Data section START

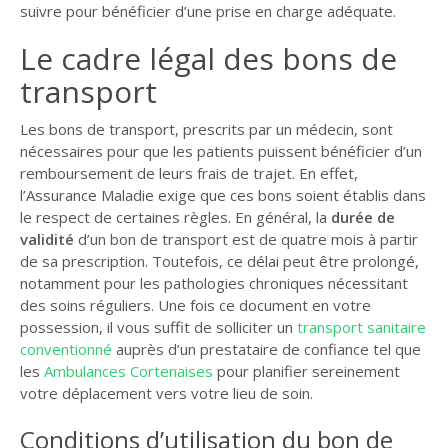
suivre pour bénéficier d’une prise en charge adéquate.
Le cadre légal des bons de
transport
Les bons de transport, prescrits par un médecin, sont
nécessaires pour que les patients puissent bénéficier d’un
remboursement de leurs frais de trajet. En effet,
l’Assurance Maladie exige que ces bons soient établis dans
le respect de certaines règles. En général, la
durée de
validité
d’un bon de transport est de quatre mois à partir
de sa prescription. Toutefois, ce délai peut être prolongé,
notamment pour les pathologies chroniques nécessitant
des soins réguliers. Une fois ce document en votre
possession, il vous suffit de solliciter un
transport sanitaire
conventionné
auprès d’un prestataire de confiance tel que
les
Ambulances Cortenaises
pour planifier sereinement
votre déplacement vers votre lieu de soin.
Conditions d’utilisation du bon de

Data section END

• [What needs to be done]:
Return exactly the lines of the data, and only those, from the line with "le respect de" through the last line, inclusive.

• [Answer space]:
le respect de certaines règles. En général, la
durée de
validité
d’un bon de transport est de quatre mois à partir
de sa prescription. Toutefois, ce délai peut être prolongé,
notamment pour les pathologies chroniques nécessitant
des soins réguliers. Une fois ce document en votre
possession, il vous suffit de solliciter un
transport sanitaire
conventionné
auprès d’un prestataire de confiance tel que
les
Ambulances Cortenaises
pour planifier sereinement
votre déplacement vers votre lieu de soin.
Conditions d’utilisation du bon de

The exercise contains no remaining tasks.